## [Items from a dataset]
* * * * * * * * *

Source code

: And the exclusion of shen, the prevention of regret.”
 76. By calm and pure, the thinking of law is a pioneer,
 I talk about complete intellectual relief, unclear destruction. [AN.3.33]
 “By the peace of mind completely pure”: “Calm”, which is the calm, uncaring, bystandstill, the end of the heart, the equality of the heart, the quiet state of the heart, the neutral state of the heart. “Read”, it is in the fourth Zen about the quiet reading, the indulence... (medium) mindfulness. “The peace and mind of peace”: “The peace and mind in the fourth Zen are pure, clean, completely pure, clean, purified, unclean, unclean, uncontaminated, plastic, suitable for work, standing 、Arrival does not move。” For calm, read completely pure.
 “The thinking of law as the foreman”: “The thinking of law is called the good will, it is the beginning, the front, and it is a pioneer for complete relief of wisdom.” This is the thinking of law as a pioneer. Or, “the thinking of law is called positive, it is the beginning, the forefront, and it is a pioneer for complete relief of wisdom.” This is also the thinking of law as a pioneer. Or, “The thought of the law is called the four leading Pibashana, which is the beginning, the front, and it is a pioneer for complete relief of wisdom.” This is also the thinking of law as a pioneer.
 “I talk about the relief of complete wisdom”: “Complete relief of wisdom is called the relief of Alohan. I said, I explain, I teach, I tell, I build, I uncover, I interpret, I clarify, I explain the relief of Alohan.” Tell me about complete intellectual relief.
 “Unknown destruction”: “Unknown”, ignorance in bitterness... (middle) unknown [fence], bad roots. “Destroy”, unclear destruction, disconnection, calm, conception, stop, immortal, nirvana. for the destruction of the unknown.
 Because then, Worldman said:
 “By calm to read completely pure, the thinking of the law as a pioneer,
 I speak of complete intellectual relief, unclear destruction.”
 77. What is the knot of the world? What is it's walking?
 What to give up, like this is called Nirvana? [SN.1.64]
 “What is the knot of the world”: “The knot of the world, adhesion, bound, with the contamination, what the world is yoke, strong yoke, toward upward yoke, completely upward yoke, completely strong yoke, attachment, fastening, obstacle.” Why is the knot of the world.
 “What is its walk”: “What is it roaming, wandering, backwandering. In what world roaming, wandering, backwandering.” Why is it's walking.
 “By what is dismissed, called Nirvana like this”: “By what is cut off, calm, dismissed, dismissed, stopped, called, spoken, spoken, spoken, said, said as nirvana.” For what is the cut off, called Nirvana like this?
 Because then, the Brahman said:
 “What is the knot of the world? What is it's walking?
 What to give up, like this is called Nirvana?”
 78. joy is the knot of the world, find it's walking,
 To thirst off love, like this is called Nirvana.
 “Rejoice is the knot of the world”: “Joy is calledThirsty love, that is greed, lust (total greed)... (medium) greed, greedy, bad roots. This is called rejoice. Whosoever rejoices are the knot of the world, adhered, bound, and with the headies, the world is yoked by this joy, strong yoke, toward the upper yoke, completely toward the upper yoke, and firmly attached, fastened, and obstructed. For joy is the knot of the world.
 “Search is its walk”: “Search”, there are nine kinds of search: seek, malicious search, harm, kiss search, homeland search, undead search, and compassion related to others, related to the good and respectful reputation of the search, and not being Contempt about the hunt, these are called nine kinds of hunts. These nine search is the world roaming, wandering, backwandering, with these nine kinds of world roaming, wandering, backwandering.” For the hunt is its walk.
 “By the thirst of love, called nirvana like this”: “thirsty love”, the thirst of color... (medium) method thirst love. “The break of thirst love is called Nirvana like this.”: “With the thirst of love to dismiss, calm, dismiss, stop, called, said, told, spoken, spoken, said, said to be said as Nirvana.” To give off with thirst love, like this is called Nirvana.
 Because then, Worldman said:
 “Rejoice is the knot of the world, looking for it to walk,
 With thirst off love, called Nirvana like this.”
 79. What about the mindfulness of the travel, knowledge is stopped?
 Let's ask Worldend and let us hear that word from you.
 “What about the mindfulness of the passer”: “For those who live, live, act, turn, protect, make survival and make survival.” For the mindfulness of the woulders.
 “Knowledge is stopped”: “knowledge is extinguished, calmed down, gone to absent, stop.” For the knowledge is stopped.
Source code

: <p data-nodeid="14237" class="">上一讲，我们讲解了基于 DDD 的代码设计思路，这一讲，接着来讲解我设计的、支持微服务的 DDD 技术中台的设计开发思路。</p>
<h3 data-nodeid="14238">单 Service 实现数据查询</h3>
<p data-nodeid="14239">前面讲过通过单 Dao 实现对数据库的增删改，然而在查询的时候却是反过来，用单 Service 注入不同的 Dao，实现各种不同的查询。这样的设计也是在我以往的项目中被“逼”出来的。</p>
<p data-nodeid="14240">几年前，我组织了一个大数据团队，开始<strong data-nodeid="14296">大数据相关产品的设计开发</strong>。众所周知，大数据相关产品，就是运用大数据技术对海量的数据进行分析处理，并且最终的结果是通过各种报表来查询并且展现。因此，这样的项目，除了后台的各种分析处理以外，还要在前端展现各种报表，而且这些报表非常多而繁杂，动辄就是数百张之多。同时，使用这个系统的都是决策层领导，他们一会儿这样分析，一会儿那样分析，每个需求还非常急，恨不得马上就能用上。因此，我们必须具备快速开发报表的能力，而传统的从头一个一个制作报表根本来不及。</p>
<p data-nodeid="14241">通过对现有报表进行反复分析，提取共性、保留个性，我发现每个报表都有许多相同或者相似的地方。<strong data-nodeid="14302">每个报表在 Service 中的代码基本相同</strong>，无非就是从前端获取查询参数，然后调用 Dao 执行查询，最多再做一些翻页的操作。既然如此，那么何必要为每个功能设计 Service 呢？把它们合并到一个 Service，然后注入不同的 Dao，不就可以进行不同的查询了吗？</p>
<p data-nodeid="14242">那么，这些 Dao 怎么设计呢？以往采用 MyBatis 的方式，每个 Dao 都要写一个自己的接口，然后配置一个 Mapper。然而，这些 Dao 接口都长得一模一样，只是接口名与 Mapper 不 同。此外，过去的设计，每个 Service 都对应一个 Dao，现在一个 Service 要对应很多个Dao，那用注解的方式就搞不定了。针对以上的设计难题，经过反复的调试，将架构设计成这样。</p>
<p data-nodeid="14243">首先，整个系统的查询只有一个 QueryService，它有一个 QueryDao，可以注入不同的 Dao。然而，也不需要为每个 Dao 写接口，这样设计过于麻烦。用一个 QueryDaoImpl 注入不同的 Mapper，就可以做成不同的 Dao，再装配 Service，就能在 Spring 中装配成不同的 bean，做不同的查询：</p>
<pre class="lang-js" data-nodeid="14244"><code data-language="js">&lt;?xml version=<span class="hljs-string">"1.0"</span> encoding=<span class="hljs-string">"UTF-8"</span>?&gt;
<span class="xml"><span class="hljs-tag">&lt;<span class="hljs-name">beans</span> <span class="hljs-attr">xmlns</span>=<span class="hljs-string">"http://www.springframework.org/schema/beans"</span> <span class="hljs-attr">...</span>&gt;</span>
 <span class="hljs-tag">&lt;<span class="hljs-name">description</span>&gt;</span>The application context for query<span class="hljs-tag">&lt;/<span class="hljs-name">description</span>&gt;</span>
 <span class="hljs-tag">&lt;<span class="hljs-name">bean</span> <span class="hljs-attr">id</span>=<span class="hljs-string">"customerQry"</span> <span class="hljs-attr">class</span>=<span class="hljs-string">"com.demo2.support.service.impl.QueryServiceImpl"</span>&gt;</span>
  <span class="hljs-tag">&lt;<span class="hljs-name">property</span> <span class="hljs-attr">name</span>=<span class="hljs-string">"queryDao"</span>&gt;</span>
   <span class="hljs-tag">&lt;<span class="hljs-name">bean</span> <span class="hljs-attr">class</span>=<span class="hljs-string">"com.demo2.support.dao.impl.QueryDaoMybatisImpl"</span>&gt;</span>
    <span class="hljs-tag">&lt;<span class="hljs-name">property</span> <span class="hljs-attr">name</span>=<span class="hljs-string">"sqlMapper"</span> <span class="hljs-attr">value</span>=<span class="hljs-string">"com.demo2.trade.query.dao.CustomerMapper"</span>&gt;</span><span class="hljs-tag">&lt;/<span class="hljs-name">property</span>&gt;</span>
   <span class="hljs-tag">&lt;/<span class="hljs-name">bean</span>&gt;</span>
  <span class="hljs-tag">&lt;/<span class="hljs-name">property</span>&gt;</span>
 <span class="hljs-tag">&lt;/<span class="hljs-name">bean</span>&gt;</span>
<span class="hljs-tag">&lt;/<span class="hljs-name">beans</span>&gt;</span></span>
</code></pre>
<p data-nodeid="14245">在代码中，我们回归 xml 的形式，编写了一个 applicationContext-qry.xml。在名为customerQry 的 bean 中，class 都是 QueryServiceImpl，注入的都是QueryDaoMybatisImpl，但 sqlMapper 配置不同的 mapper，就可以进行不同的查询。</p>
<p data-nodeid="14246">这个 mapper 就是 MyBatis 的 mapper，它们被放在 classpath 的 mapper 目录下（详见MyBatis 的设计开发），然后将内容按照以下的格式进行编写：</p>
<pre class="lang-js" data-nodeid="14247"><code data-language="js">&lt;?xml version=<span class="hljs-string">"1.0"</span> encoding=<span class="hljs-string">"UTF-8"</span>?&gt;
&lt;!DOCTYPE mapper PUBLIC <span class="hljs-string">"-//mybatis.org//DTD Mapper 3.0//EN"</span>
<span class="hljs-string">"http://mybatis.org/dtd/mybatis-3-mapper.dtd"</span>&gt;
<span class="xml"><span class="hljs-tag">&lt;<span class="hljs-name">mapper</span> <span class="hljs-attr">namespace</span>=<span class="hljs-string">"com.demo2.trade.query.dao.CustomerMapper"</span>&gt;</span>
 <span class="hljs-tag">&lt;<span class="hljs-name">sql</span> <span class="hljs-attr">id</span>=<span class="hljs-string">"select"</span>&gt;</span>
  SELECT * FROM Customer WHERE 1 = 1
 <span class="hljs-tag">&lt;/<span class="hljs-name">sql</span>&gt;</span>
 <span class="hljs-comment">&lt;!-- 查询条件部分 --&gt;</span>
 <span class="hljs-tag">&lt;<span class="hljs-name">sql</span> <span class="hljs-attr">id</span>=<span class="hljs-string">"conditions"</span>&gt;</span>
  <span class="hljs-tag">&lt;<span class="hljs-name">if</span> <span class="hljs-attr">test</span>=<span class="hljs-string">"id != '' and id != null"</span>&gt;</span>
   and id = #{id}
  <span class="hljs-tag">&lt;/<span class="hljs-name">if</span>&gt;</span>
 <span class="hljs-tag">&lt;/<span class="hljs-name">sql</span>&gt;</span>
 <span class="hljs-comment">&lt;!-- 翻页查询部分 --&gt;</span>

* * * * * * * * *

One stretch of the lines above is wanted, from the line that contains "76. By calm" through the line that contains "I talk about complete". Output it exactly.

 76. By calm and pure, the thinking of law is a pioneer,
 I talk about complete intellectual relief, unclear destruction. [AN.3.33]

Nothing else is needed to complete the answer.